At this time of year we review how the vegetables and salad crops have performed. Luis keeps a notebook recording what grew where, what seeds were sown and when, varieties that perform well and problems and challenges that we faced in the previous season. The notebook is a useful reminder of when and what to sow.
We are lucky in so much that given our temperate climate and being so close to the coast, we can maintain the growing season throughout the year. We are just coming to the end of our leeks and fennel and in the middle of a rather splendid mange tout harvest.
We have three main vegetable beds: two measuring 10x5 meters and one of 10x2 meters. We use a standard rotation system to ensure the soil is not depleted of essential micro nutrients and we add, on a yearly basis, as much manure as we can get and plenty of home-made compost. Manure this year has been a short supply and we are currently looking at alternative sources.
Bed 1 contains: beans, squash, marrow/courgette, cucumber, sweetcorn, sage and a small lavender hedge (great for pollinating insects)
Bed 2 contains: gooseberry bush, strawberry plants, beetroot, peppers, chilli peppers, aubergines and wild tomatoes.
Bed 3 contains: Potatoes (100), tomatoes (12), onions (150 red, 150 white plus another 100 early local variety, peas and mange tout.
Seedlings at the moment include: salad leaves, sweetcorn, beetroot and basil. Still to come later in the season: 2nd crops of cucumber, marrow, beetroot. Winter lettuce, fennel, brassicas, leeks, celery, celeriac, turnips and swede.

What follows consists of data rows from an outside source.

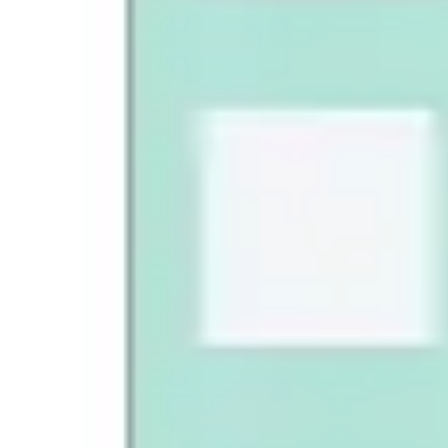
Idéation et brainstorming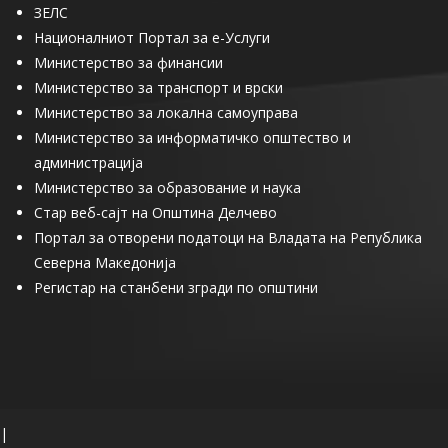
ЗЕЛС
Националниот Портал за е-Услуги
Министерство за финансии
Министерство за транспорт и врски
Министерство за локална самоуправа
Министерство за информатичко општество и
администрација
Министерство за образование и наука
Стар веб-сајт на Општина Делчево
Портал за отворени податоци на Владата на Република
Северна Македонија
Регистар на станбени згради по општини
|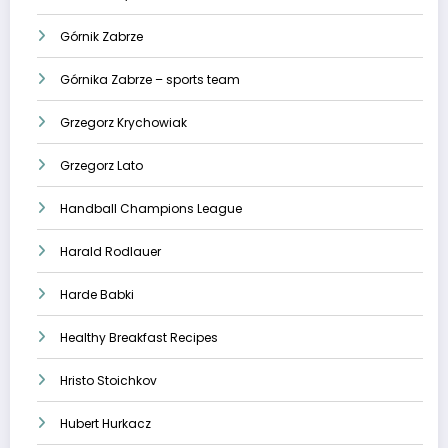
Górnik Zabrze
Górnika Zabrze – sports team
Grzegorz Krychowiak
Grzegorz Lato
Handball Champions League
Harald Rodlauer
Harde Babki
Healthy Breakfast Recipes
Hristo Stoichkov
Hubert Hurkacz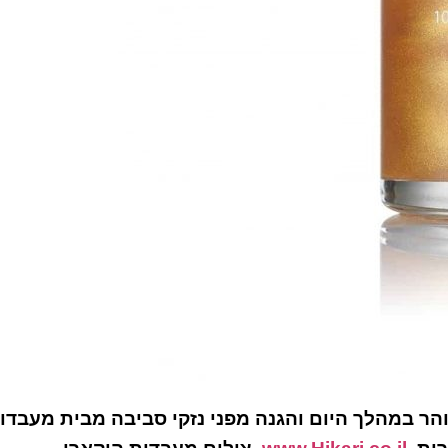
וזוהר במהלך היום והגנה מפני נזקי סביבה מבית מעבדו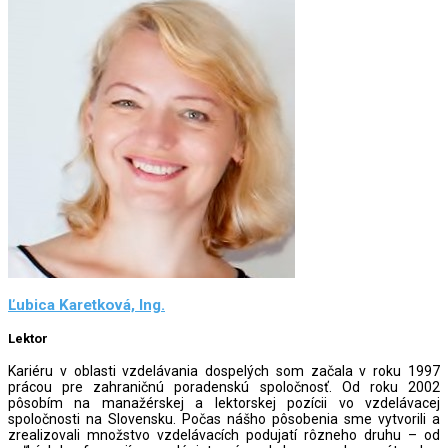
Ľubica Karetková, Ing.
Lektor
Kariéru v oblasti vzdelávania dospelých som začala v roku 1997
prácou pre zahraničnú poradenskú spoločnosť. Od roku 2002
pôsobím na manažérskej a lektorskej pozícii vo vzdelávacej
spoločnosti na Slovensku. Počas nášho pôsobenia sme vytvorili a
zrealizovali množstvo vzdelávacích podujatí rôzneho druhu – od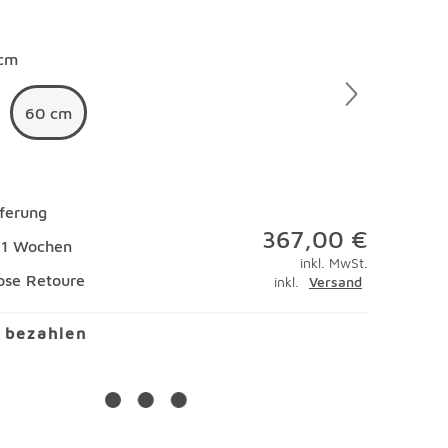
en
cm
60 cm
eferung
367,00 €
 11 Wochen
inkl. MwSt.
ose Retoure
inkl.
Versand
l bezahlen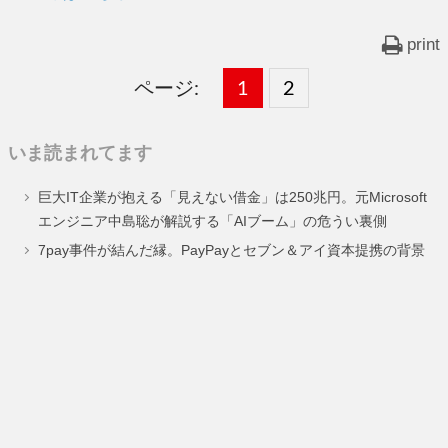
print
ページ:
固
1
固
2
,
定
定
いま読まれてます
ペ
ペ
巨大IT企業が抱える「見えない借金」は250兆円。元Microsoft
ー
ー
エンジニア中島聡が解説する「AIブーム」の危うい裏側
ジ
ジ
7pay事件が結んだ縁。PayPayとセブン＆アイ資本提携の背景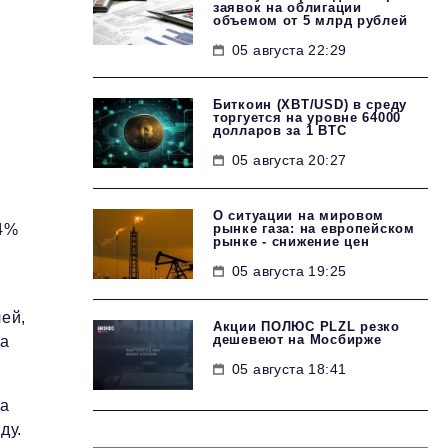
заявок на облигации
объемом от 5 млрд рублей
05 августа 22:29
Биткоин (XBT/USD) в среду
торгуется на уровне 64000
долларов за 1 BTC
05 августа 20:27
О ситуации на мировом
рынке газа: на европейском
,4%
рынке - снижение цен
05 августа 19:25
ей,
Акции ПОЛЮС PLZL резко
дешевеют на Мосбирже
за
05 августа 18:41
на
ду.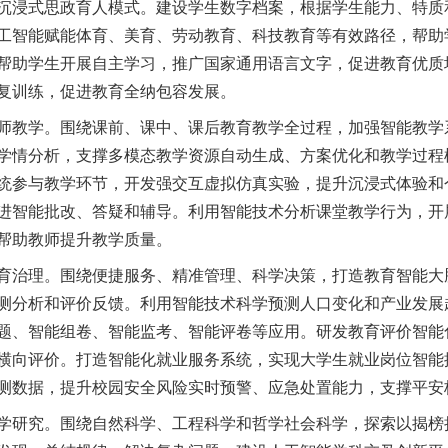
沉浸式思政育人模式。建设学生数字档案，根据学生能力、特质
工智能赋能体育、美育、劳动教育、科技教育等有效路径，帮助
帮助学生开展自主学习，推广国家通用语言文字，促进教育优质
复训练，促进教育全纳包容发展。
教学。围绕课前、课中、课后教育教学全过程，加强智能教学
学情分析，支撑多模态教学资源自动生成、方案优化和教学过程
统参与教学环节，开发强交互虚拟仿真实验，提升沉浸式体验和
进智能批改、答疑和辅导。利用智能技术分析课堂教学行为，开
帮助教师提升教学质量。
治理。围绕便捷服务、精准管理、科学决策，打造教育智能大
测分析和评价反馈。利用智能技术科学预测人口变化和产业发展
题、智能组卷、智能监考、智能评卷等应用。研发教育评价智能
横向评价。打造智能化就业服务系统，实现大学生就业岗位智能
测数据，提升校园安全风险实时预警、应急处置能力，支撑平安
研究。围绕自然科学、工程科学和哲学社会科学，探索以揭榜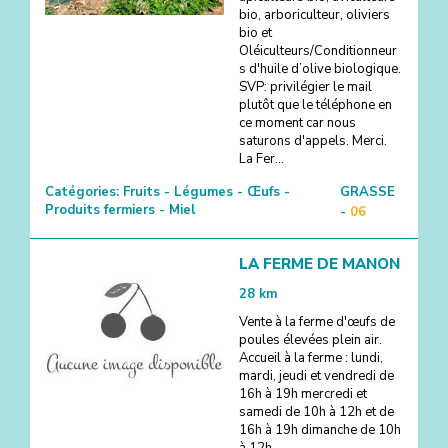
bio, arboriculteur, oliviers
bio et
Oléiculteurs/Conditionneur
s d'huile d’olive biologique.
SVP: privilégier le mail
plutôt que le téléphone en
ce moment car nous
saturons d'appels. Merci.
La Fer...
Catégories:
Fruits - Légumes - Œufs -
GRASSE
Produits fermiers - Miel
-
06
LA FERME DE MANON
28
km
Vente à la ferme d'œufs de
poules élevées plein air.
Accueil à la ferme : lundi,
mardi, jeudi et vendredi de
16h à 19h mercredi et
samedi de 10h à 12h et de
16h à 19h dimanche de 10h
à 12h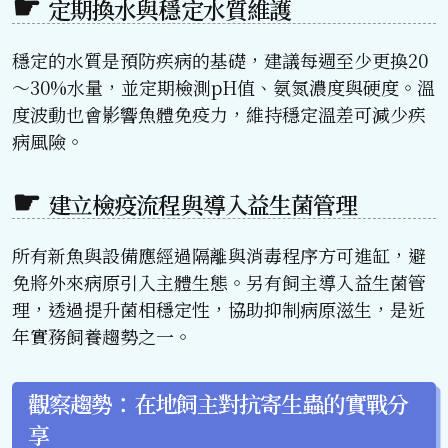
定期換水與穩定水質維護
穩定的水質是預防疾病的基礎，建議每週至少更換20
～30%水量，並定期檢測pH值、氨氮濃度與硬度。溫
度波動也會影響魚體免疫力，維持穩定溫差可減少疾
病風險。
建立檢疫流程與導入益生菌管理
所有新魚與設備應經過隔離與消毒程序方可進缸，避
免將外來病原引入主體生態。另有飼主導入益生菌管
理，透過提升菌相穩定性，協助抑制病原滋生，是近
年實務飼養趨勢之一。
觀察趨勢：在地飼主對抗寄生蟲的實戰分
享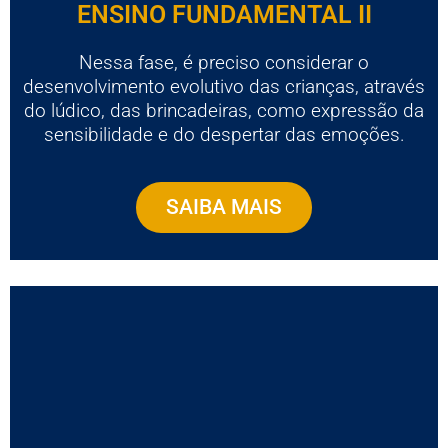
ENSINO FUNDAMENTAL II
Nessa fase, é preciso considerar o
desenvolvimento evolutivo das crianças, através
do lúdico, das brincadeiras, como expressão da
sensibilidade e do despertar das emoções.
SAIBA MAIS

Other beds we maintain are a salad and herb garden which contains various types of salad leaves and a range of herbs and plants for infusions and cooking.
Year on year we use more of what we grow and rely less on bought vegetables. All our produce is chemical free. Some crops are bountiful whilst others disappoint, some get attacked or diseased but experience has taught us that there are many natural remedies or prophylactics that can minimise damage or loss of crops. We learn each season from experience, trial and error but that is what growing your own is all about.